Kidsons, a firm of chartered accountants, sought a declaration from its professional indemnity insurers that they were bound to provide indemnity under its professional indemnity policy in relation to a number of claims against it relating to tax avoidance work.
Gloster J’s judgment is lengthy and far-reaching1. It identifies a number of lessons accountancy firms and other professional entities should bear in mind when notifying a claim under their professional indemnity policy.
Kidsons were required to notify underwriters “as soon as practicable” of “… any circumstance … which may give rise to a loss or claim against them. Such notice having been given any loss or claim to which that circumstance has given rise which is subsequently made after the expiration of [the policy period] … shall be deemed for the purpose of this insurance to be made during the subsistence hereof.”
The court held that this clause provided an extension of cover for claims made after the policy period, but that this extension was dependent on notice having been given “as soon as practicable”. In this instance it had not.
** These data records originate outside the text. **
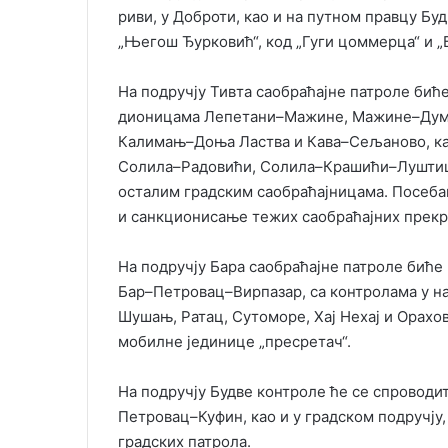
риви, у Доброти, као и на путном правцу Бу
„Његош Ђурковић“, код „Гуги цоммерца“ и „
На подручју Тивта саобраћајне патроле бић
дионицама Лепетани–Мажине, Мажине–Дум
Калимањ–Доња Ластва и Кава–Сељаново, ка
Солила–Радовићи, Солила–Крашићи–Луштиц
осталим градским саобраћајницама. Посеба
и санкционисање тежих саобраћајних прекр
На подручју Бара саобраћајне патроле бић
Бар–Петровац–Вирпазар, са контролама у на
Шушањ, Ратац, Сутоморе, Хај Нехај и Орахо
мобилне јединице „пресретач“.
На подручју Будве контроле ће се спроводи
Петровац–Куфин, као и у градском подручју
градских патрола.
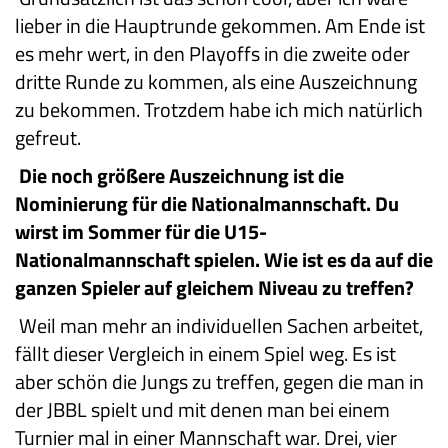
lieber in die Hauptrunde gekommen. Am Ende ist
es mehr wert, in den Playoffs in die zweite oder
dritte Runde zu kommen, als eine Auszeichnung
zu bekommen. Trotzdem habe ich mich natürlich
gefreut.
Die noch größere Auszeichnung ist die
Nominierung für die Nationalmannschaft. Du
wirst im Sommer für die U15-
Nationalmannschaft spielen. Wie ist es da auf die
ganzen Spieler auf gleichem Niveau zu treffen?
Weil man mehr an individuellen Sachen arbeitet,
fällt dieser Vergleich in einem Spiel weg. Es ist
aber schön die Jungs zu treffen, gegen die man in
der JBBL spielt und mit denen man bei einem
Turnier mal in einer Mannschaft war. Drei, vier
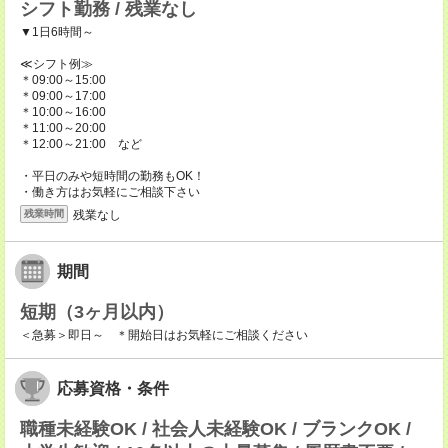
シフト勤務 / 残業なし
▼1日6時間～
≪シフト例≫
＊09:00～15:00
＊09:00～17:00
＊10:00～16:00
＊11:00～20:00
＊12:00～21:00 など
・平日のみや短時間の勤務もOK！
・働き方はお気軽にご相談下さい
残業なし
残業時間
期間
短期（3ヶ月以内）
＜急募＞即日～ ＊開始日はお気軽にご相談ください
応募資格・条件
職種未経験OK / 社会人未経験OK / ブランクOK /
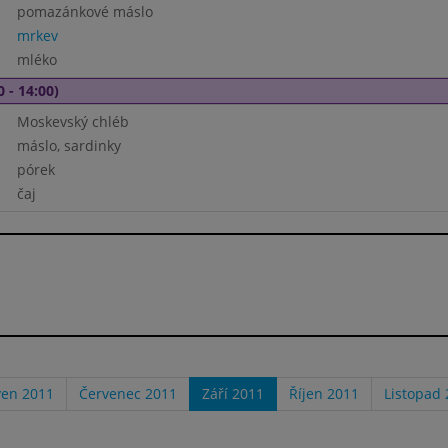
pomazánkové máslo
mrkev
mléko
0 - 14:00)
Moskevský chléb
máslo, sardinky
pórek
čaj
ven 2011
Červenec 2011
Září 2011
Říjen 2011
Listopad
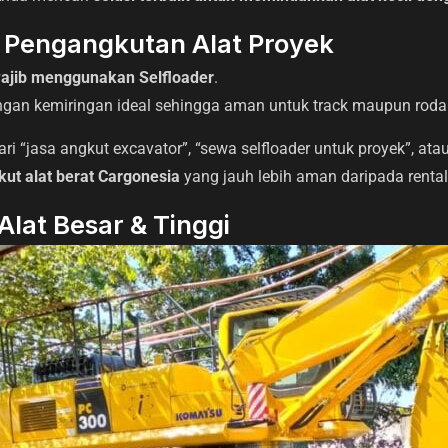
 Pengangkutan Alat Proyek
ajib menggunakan Selfloader
.
ngan kemiringan ideal sehingga aman untuk track maupun roda 
 “jasa angkut excavator”, “sewa selfloader untuk proyek”, ata
kut alat berat Cargonesia
yang jauh lebih aman daripada rental
lat Besar & Tinggi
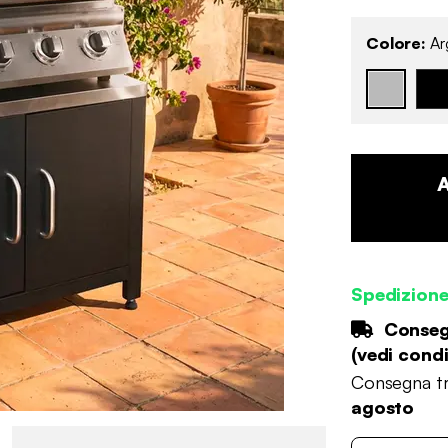
Colore:
Ar
Spedizione
Consegn
(
vedi condi
Consegna tr
agosto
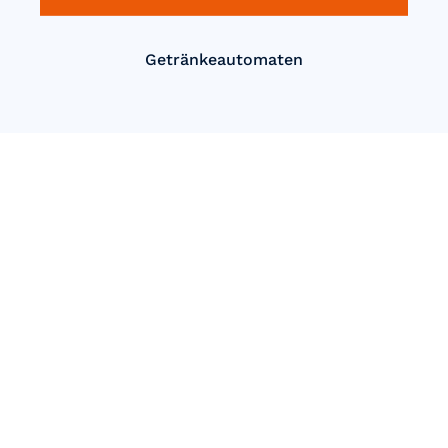
Getränkeautomaten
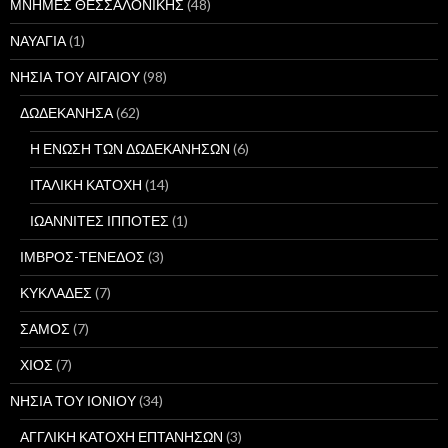
ΜΝΗΜΕΣ ΘΕΣΣΑΛΟΝΙΚΗΣ
(48)
ΝΑΥΑΓΙΑ
(1)
ΝΗΣΙΑ ΤΟΥ ΑΙΓΑΙΟΥ
(98)
ΔΩΔΕΚΑΝΗΣΑ
(62)
Η ΕΝΩΣΗ ΤΩΝ ΔΩΔΕΚΑΝΗΣΩΝ
(6)
ΙΤΑΛΙΚΗ ΚΑΤΟΧΗ
(14)
ΙΩΑΝΝΙΤΕΣ ΙΠΠΟΤΕΣ
(1)
ΙΜΒΡΟΣ-ΤΕΝΕΔΟΣ
(3)
ΚΥΚΛΑΔΕΣ
(7)
ΣΑΜΟΣ
(7)
ΧΙΟΣ
(7)
ΝΗΣΙΑ ΤΟΥ ΙΟΝΙΟΥ
(34)
ΑΓΓΛΙΚΗ ΚΑΤΟΧΗ ΕΠΤΑΝΗΣΩΝ
(3)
Kidsons purported to notify the claims to underwriters in vague terms. The court found that Kidsons’ notification in relation to a majority of the claims was insufficient. Valid notice depends not on the subjective intention of the insured but on how the reasonable recipient would have understood the notice.
It is apparent from this case that the notification of a circumstance to insurers should include details of any error, act or omission, or potentially negligent or otherwise wrongful conduct. It should also identify the potential claimant or the victim and details of the loss they may suffer. Time for notifying the circumstance was held to run from the date the insured had all of the above information in order to notify the claim. Notice four months after that date was not notification “as soon as practicable”.
Gloster J also commented that knowledge of a circumstance by the partnership secretary or the relevant managing organ of a partnership can be attributed to all the partners in the firm. It is in the interests of all partners to ensure that adequate notification procedures are in place.
This is an insurer friendly decision, but watch this space as Kidsons has obtained leave to appeal.